I posted this to reddit but I wanted to share here too. Whenever I can I like to make a point of telling people to consider avoiding ASUS if they can.
TL;DR ASUS denied my warranty claim on my workstation motherboard, after I proved that if there was damage, it happened at the RMA center. They then sent the board back to me unrepaired without signature confirmation, it got stolen, and I was held responsible for the lack of signature confirmation leading to the insurance claim being denied.
Around a year ago, I bought an ASUS WRX80 Motherboard to pair with my Threadripper PRO 3955WX cpu for my Davinci resolve video editing/ vfx workstation. It was a huge investment, but I decided that it was time to move to a workstation platform responsibly, tailoring my PC toward reliability.
Before this, when I thought of ASUS I thought of premium materials, premium components, and responsive customer service. ASUS products are expensive, but I’m looking at this as the foundation for my business; buy once cry once.
Here’s what happened.
I was trying to learn about ipmi and the bmc, since it was my first time having access to that feature. In the process of learning about it and trying to use it, the bmc stopped being detected. After troubleshooting in literally every way I could, outside of outright replacing the CPU or Motherboard, I put in an RMA with ASUS.
I was in the middle of a project at the time but I thought the ipmi failure could be indicitave of a larger issue and after spending all of that money , I decided I’m not taking the chance. I followed thew RMA instructions form Asus, taking pictures of the board, packaging it securely and seding it in.
A few days later I got an email from the RMA center saying they can’t honor the RMA citing damage to the board. At this point, my heart dropped. I thought the box had been crushed in shipping. It turns out that what had actually happened is that they made the decision to hang me out to dry. They pointed to a scratch on the board that looked to me like it had happened at the RMA center and sent me an invoice for $500 for the repair of my basically new motherboard.
I escalated the RMA and sent an email to the executive office and was assigned a specific person to look further into the issue. They claimed that I damaged the board when I had photos, pre shipping , showing that this wasn’t the case. When I sent the person assigned to my case these photos, he agreed with my asssesment that, the board was packed well and that it wasn’t damaged before I sent it.
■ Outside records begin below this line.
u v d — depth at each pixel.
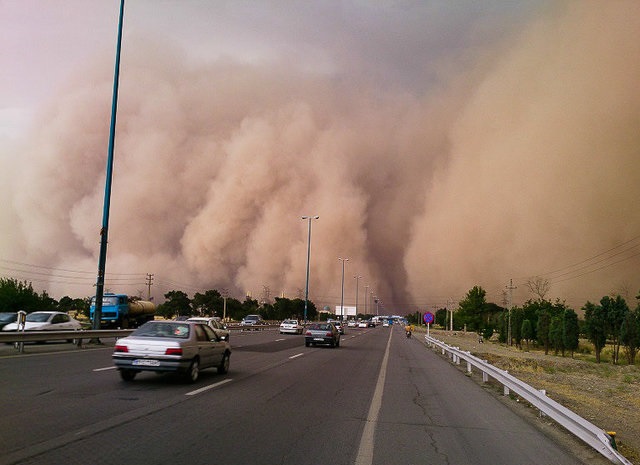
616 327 38.75
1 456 5.56
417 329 103.94
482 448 6.98
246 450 6.19
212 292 94.44
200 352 12.08
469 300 75.88
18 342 18.50
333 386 12.69
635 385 20.94
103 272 24.00
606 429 9.84
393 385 13.59
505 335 62.31
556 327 45.53
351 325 101.25
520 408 10.54
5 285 50.34
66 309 88.25
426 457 6.37
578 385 18.86
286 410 9.01
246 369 15.69
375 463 5.97
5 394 9.59
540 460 6.48
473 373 17.84
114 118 24.98
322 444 6.71
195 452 6.00
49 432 6.67
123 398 9.43
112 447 6.06
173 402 9.20
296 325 48.97
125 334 24.92
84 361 15.84
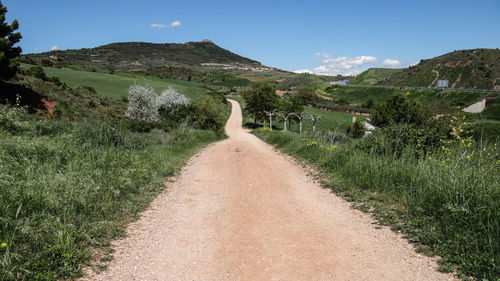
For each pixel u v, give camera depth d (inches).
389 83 5187.0
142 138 584.7
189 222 209.3
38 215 166.6
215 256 158.7
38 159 260.7
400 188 251.4
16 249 136.9
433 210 197.2
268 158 519.5
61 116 812.0
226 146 757.9
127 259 152.6
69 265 138.2
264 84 2174.0
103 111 1193.4
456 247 154.9
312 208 239.9
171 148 560.1
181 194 284.5
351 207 239.3
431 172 241.4
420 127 359.3
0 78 823.1
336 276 138.2
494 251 143.3
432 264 146.3
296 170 402.6
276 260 154.0
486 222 166.1
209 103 1423.5
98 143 404.2
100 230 179.3
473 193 187.8
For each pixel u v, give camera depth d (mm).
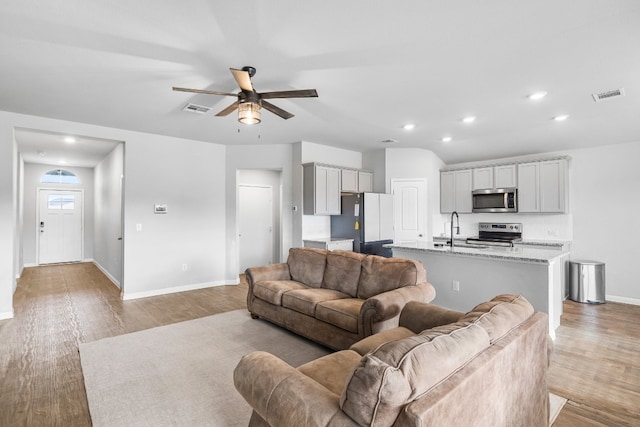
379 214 5930
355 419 1110
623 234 4949
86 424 2051
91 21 2166
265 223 7145
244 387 1495
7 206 4020
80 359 2902
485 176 6117
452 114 4148
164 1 1962
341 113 4137
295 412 1263
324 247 5383
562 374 2709
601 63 2754
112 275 6270
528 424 1670
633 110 3947
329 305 3066
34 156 6969
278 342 3303
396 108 3939
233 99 3629
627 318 4121
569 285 5066
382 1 1966
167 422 2059
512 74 2973
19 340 3326
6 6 2006
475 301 3799
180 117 4281
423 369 1122
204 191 5758
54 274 6898
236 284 5965
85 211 8734
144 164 5133
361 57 2658
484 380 1271
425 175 6246
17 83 3150
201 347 3168
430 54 2613
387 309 2607
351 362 1838
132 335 3465
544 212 5461
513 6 2012
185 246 5543
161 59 2684
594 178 5199
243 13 2078
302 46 2484
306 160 5758
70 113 4105
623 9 2029
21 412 2156
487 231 6273
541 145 5477
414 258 4348
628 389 2484
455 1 1966
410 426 991
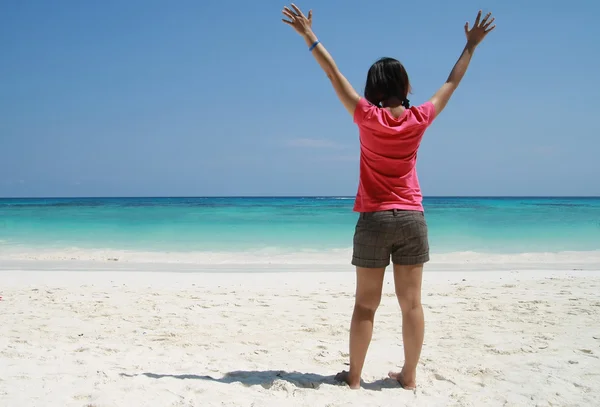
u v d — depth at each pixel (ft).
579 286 25.80
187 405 9.22
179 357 13.05
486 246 47.78
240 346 14.58
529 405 9.72
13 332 15.79
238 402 9.46
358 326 10.18
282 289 25.23
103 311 19.42
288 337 15.80
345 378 10.78
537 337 15.38
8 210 105.70
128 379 10.61
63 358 12.39
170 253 42.88
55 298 21.97
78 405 9.14
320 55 9.58
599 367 12.19
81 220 75.87
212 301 21.83
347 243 49.62
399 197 9.66
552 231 59.72
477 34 10.68
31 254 41.60
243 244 48.98
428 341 15.06
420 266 10.04
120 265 34.91
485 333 15.99
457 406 9.56
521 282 27.30
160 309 19.98
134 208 118.21
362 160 9.92
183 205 146.41
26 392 9.72
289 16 9.62
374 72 10.16
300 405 9.36
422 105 9.86
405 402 9.67
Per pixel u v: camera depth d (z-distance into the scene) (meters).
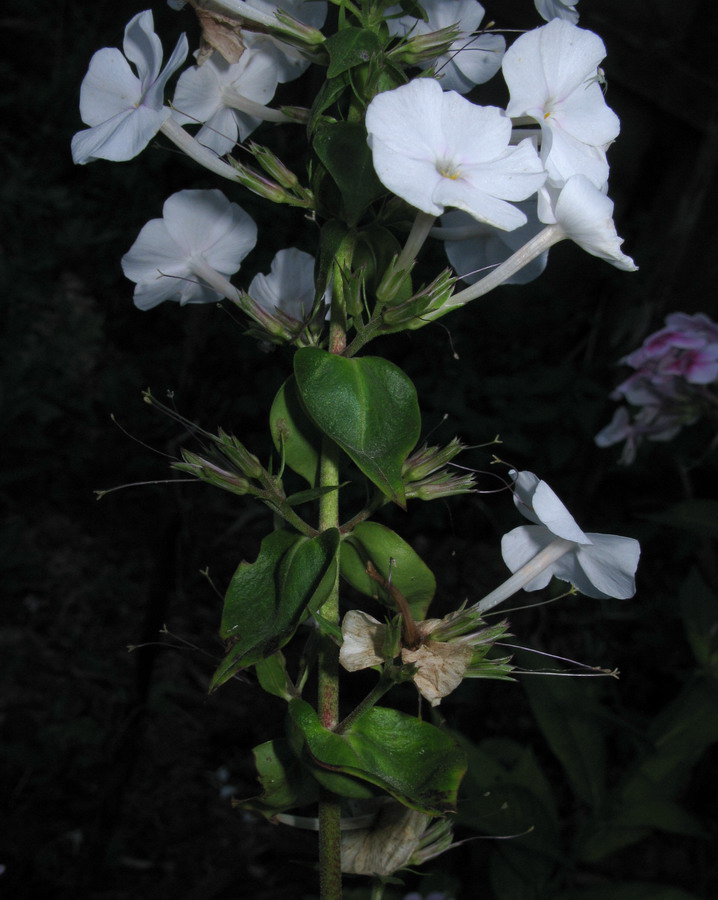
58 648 0.53
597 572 0.17
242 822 0.46
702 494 0.62
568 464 0.62
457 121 0.14
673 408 0.35
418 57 0.16
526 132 0.15
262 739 0.50
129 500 0.63
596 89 0.15
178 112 0.18
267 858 0.44
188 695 0.52
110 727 0.48
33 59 0.92
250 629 0.16
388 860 0.18
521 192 0.14
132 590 0.58
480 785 0.35
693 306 0.65
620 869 0.45
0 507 0.61
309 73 0.49
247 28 0.16
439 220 0.20
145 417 0.65
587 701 0.35
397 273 0.15
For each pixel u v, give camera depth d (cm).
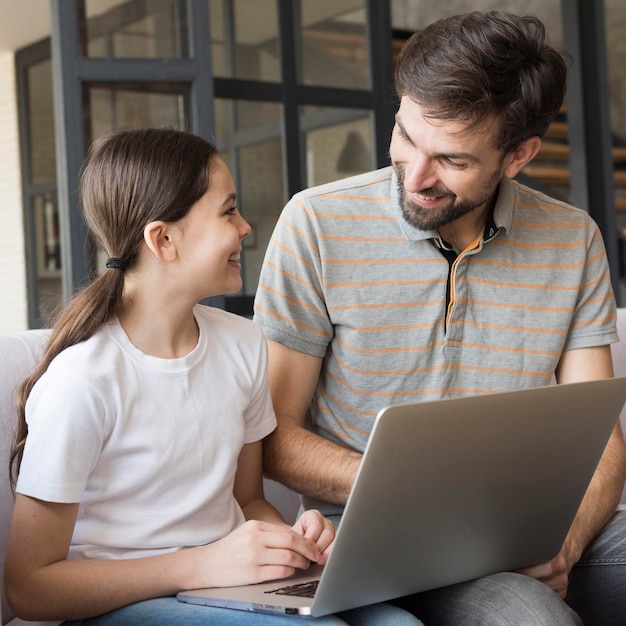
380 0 456
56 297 162
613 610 160
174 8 387
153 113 386
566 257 172
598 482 161
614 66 746
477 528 127
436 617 134
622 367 216
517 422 121
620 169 682
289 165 428
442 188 154
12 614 142
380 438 107
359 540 112
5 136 895
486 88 147
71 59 372
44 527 121
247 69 420
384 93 457
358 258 163
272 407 156
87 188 139
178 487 135
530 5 761
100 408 127
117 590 121
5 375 146
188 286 137
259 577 124
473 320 164
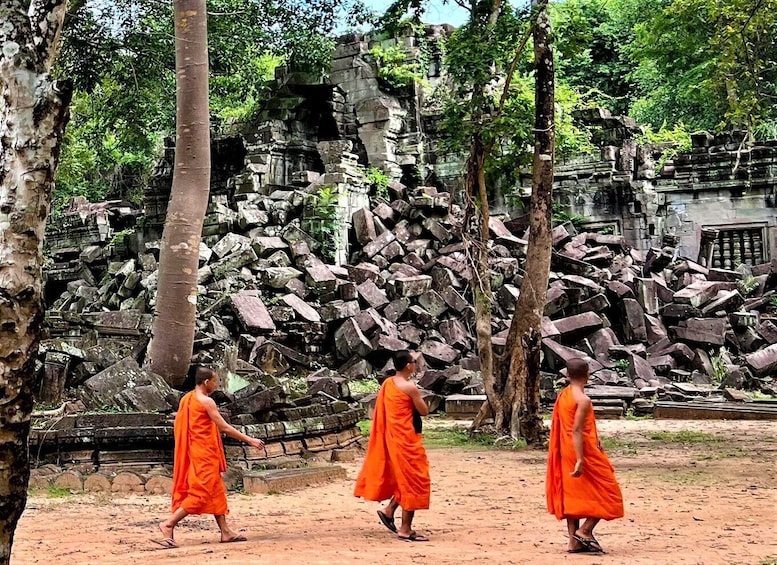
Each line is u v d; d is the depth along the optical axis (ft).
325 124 111.45
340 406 48.24
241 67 99.14
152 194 110.93
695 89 117.29
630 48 141.79
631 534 26.43
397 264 89.86
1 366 14.94
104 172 153.38
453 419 67.56
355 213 94.38
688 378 76.74
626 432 57.11
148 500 34.60
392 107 110.22
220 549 24.49
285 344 79.00
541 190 54.24
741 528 27.35
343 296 84.02
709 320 80.43
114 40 86.43
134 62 89.51
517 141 57.57
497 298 84.84
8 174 15.30
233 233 90.22
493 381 55.42
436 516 30.32
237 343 75.36
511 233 98.43
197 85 50.44
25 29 15.66
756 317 84.02
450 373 73.41
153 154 141.18
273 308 79.71
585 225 107.86
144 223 110.63
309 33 94.22
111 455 38.14
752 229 102.89
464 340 80.12
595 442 23.29
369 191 99.40
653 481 37.47
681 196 106.22
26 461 15.35
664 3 130.72
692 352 79.20
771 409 64.08
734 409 64.69
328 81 112.98
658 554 23.30
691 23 106.63
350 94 111.65
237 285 83.87
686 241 105.50
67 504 33.42
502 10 57.98
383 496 26.03
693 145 106.32
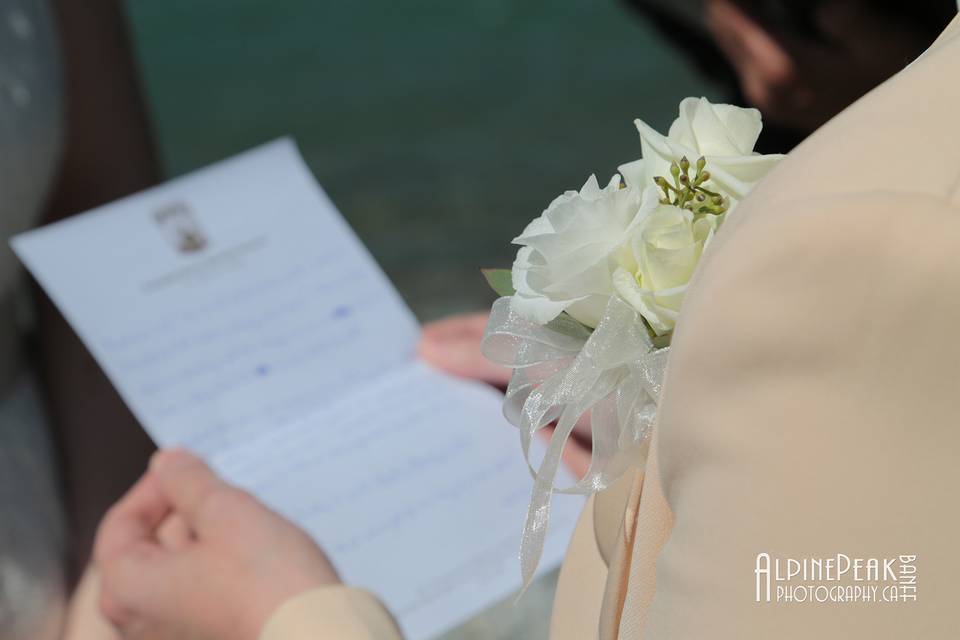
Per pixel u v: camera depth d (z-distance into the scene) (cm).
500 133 362
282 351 121
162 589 102
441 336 123
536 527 82
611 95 376
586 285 81
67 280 119
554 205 82
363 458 117
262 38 412
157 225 122
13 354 129
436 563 112
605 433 82
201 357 120
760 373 69
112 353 118
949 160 66
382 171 347
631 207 81
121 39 135
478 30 415
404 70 395
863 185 67
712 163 80
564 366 85
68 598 129
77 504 130
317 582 100
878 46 145
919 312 64
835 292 66
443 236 314
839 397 67
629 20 409
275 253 123
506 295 86
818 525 67
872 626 67
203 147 361
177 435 118
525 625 204
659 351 81
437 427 119
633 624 79
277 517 104
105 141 133
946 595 66
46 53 128
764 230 68
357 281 124
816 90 149
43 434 131
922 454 66
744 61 152
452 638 203
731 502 70
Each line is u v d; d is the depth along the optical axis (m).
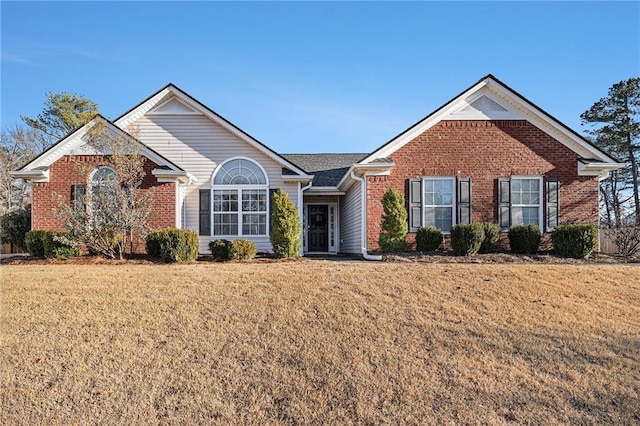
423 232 15.77
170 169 16.44
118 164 14.91
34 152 40.00
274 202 16.09
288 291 9.46
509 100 16.73
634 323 8.37
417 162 16.58
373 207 16.42
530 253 15.51
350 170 17.02
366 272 11.17
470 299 9.21
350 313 8.36
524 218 16.64
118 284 10.09
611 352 7.17
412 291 9.60
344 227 21.36
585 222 16.67
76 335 7.50
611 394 6.09
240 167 18.23
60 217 14.58
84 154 16.52
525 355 7.00
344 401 5.87
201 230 17.94
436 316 8.32
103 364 6.66
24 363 6.70
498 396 5.98
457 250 15.03
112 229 14.56
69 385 6.20
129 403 5.85
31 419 5.61
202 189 18.11
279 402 5.87
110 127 16.23
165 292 9.47
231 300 8.95
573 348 7.26
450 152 16.64
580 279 10.83
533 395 6.01
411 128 16.52
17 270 11.98
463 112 16.72
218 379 6.34
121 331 7.63
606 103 37.25
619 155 38.09
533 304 9.07
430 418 5.55
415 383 6.22
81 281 10.36
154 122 18.31
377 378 6.33
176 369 6.56
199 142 18.28
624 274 11.48
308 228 22.14
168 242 14.05
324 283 10.07
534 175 16.66
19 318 8.12
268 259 15.34
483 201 16.61
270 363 6.71
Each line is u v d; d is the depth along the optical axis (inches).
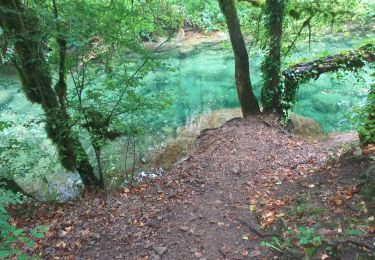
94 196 300.5
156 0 410.3
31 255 200.4
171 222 229.6
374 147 258.5
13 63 330.3
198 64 897.5
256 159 336.5
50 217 250.2
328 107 601.0
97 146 325.7
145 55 323.0
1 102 666.2
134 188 297.3
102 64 332.5
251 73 783.1
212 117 577.3
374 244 151.1
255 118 438.6
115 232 221.9
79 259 200.2
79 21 280.5
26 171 331.3
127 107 323.0
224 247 196.7
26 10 296.0
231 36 429.7
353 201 192.1
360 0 518.0
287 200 229.6
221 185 282.7
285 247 175.3
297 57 709.9
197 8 713.0
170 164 427.5
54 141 347.9
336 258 152.1
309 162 313.1
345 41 776.9
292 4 449.7
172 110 627.2
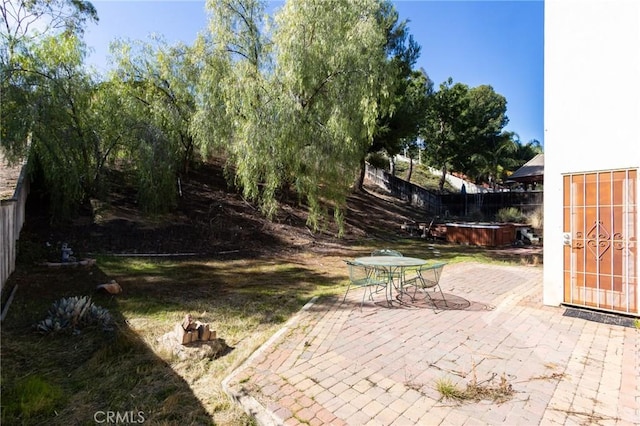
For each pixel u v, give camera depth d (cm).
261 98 908
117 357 320
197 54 1034
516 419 223
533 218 1609
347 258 919
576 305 457
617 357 314
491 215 1848
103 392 266
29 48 774
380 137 1653
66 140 791
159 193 931
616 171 420
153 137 925
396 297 535
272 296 540
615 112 420
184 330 336
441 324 409
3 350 329
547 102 477
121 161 974
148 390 269
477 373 286
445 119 2567
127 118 898
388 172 2433
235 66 955
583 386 264
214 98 988
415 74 2106
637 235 405
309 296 546
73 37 856
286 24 936
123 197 1018
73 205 852
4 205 494
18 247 645
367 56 954
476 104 3017
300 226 1171
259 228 1078
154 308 461
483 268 789
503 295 546
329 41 933
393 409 234
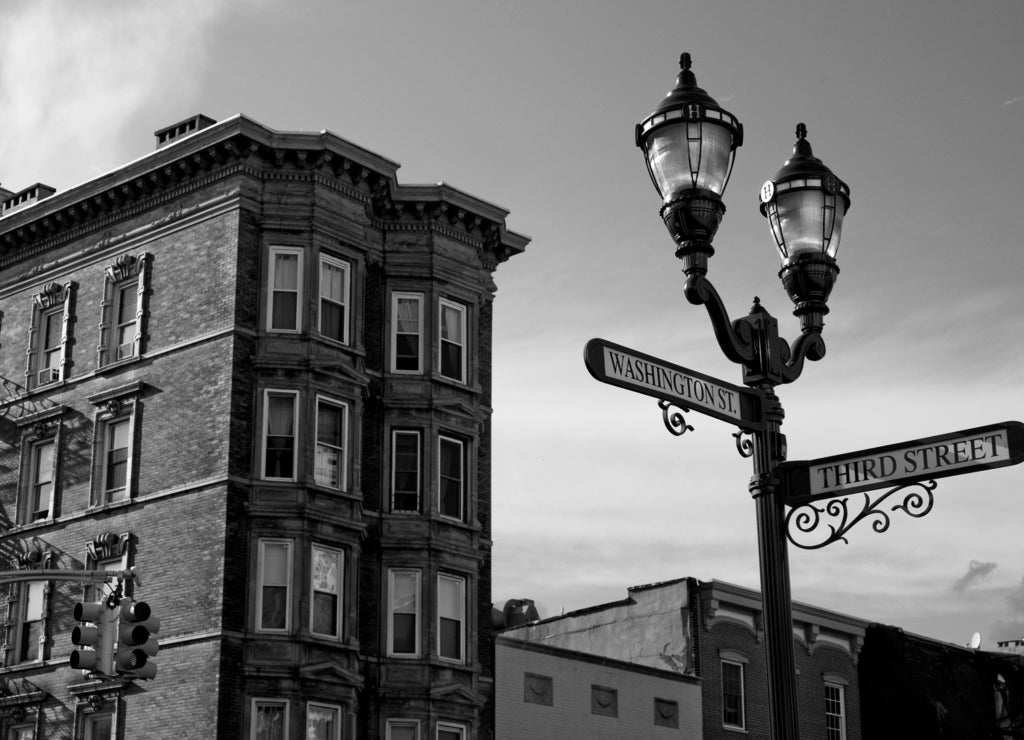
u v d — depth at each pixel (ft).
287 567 133.28
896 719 185.68
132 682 133.80
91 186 150.41
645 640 176.76
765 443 39.70
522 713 150.82
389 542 143.33
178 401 139.44
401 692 139.64
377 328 149.38
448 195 151.94
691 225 36.24
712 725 169.99
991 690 190.29
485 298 157.79
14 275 160.76
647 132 36.76
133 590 136.98
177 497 136.36
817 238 40.24
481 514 152.25
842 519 39.01
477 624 147.74
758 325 40.01
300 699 130.11
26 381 155.43
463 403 150.82
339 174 143.74
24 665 145.38
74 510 146.51
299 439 136.36
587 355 36.42
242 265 138.62
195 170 143.23
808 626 185.26
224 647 128.57
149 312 144.87
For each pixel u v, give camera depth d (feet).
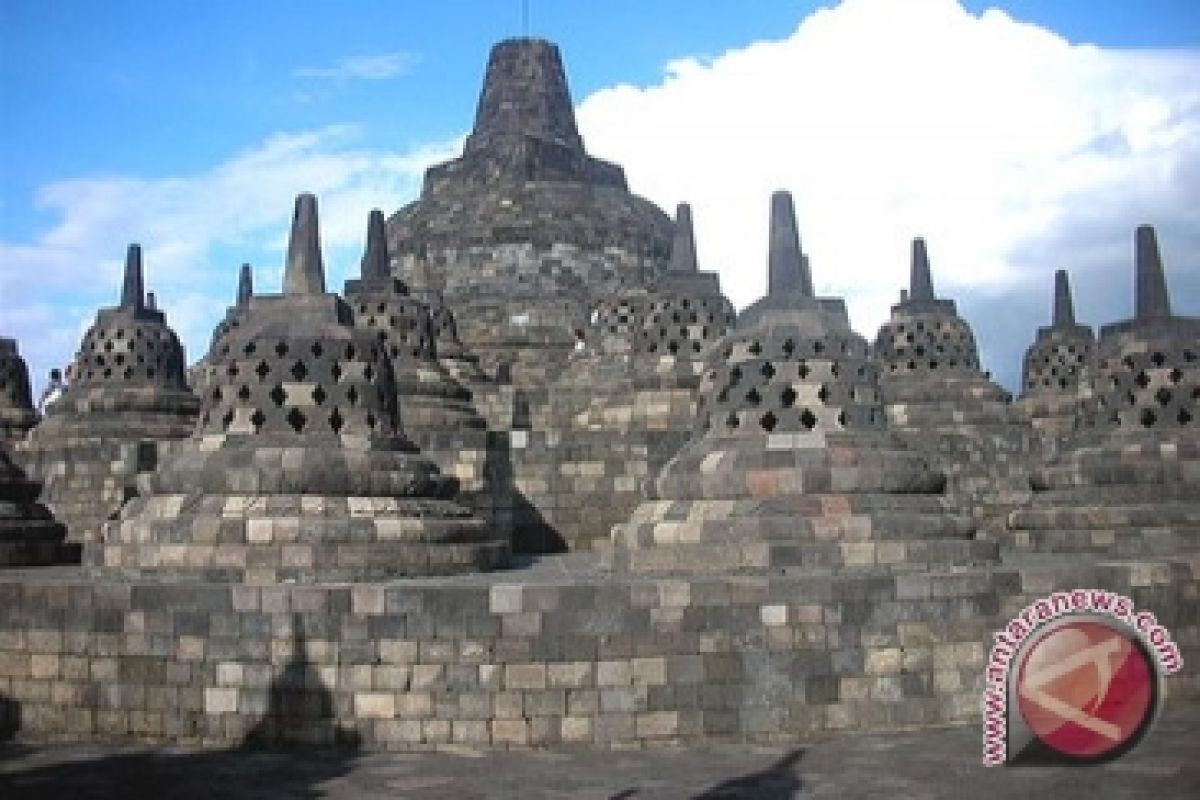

I only had the setup for a short time and I was already dealing with the worst case scenario. My system was down for weeks dealing with ASUS and they disn’t want to honor the warranty on a product built for professionals. I hadn’t recouped the cost of the system from paid work yet, so I couldn’t afford to just do the repair and accept the loss as the cost of doing business.
I had a call with the ASUS rep assigned to my claim. After agreeing with me that if my pre-shipment photos don’t show the same damage that they claimed, it would have had to come from the RMA department. He said the board was confirmed to be carefully packaged, so we both assumed it didn’t happen in shipping. I sent the photos sd we discussed and felt like the misunderstanding was finally going to be rectified.
Soon after, I got an email about my claim stating that after thoroughly investigating themselves, they found no wrongdoing. I brought up the photo and asked for a side by side with my photo and theirs and he just repeated over and over that the RMA department said it was like that when it got there.
He apologized a few times after telling me they could repair the board for a slightly discounted rate. At this point, I was trying to complete a large project piecemeal from an underpowered laptop, which I had started on the workstation; I had no money. I was infuriated.
In the end they denied the RMA, and charged me for return shipping. They sent the $1000 motherboard back via fedex, without signature confirmation. The box got stolen and I got nothing. ASUS blamed me for not specifically requesting a signature when I wasn’t told it was an option I had to opt in to. FEDex denied the claim because there was no signature confirmation. I had nothing and I lost the client to sparked me building the workstation that marked me investing in myself and taking my career pursuit seriously.
I still begrudgingly recommend the PRO Art monitors because there really isn’t an equally high quality alternative in the class, if you want to buy new imo.
I want to make it clear that I may have had bad luck and the following experience may not be indicative of a widespread phenomena. Also, I’m not under any illusion that convincing you to “vote with your wallet” will affect ASUS in any way. I’m nobod, I just hope that if you can use something other than ASUS, you will. Ultimately my warranty coverage was identical to the one you get buying used on craigslist and to me, that defeats the purpose of the higher cost of ASUS products.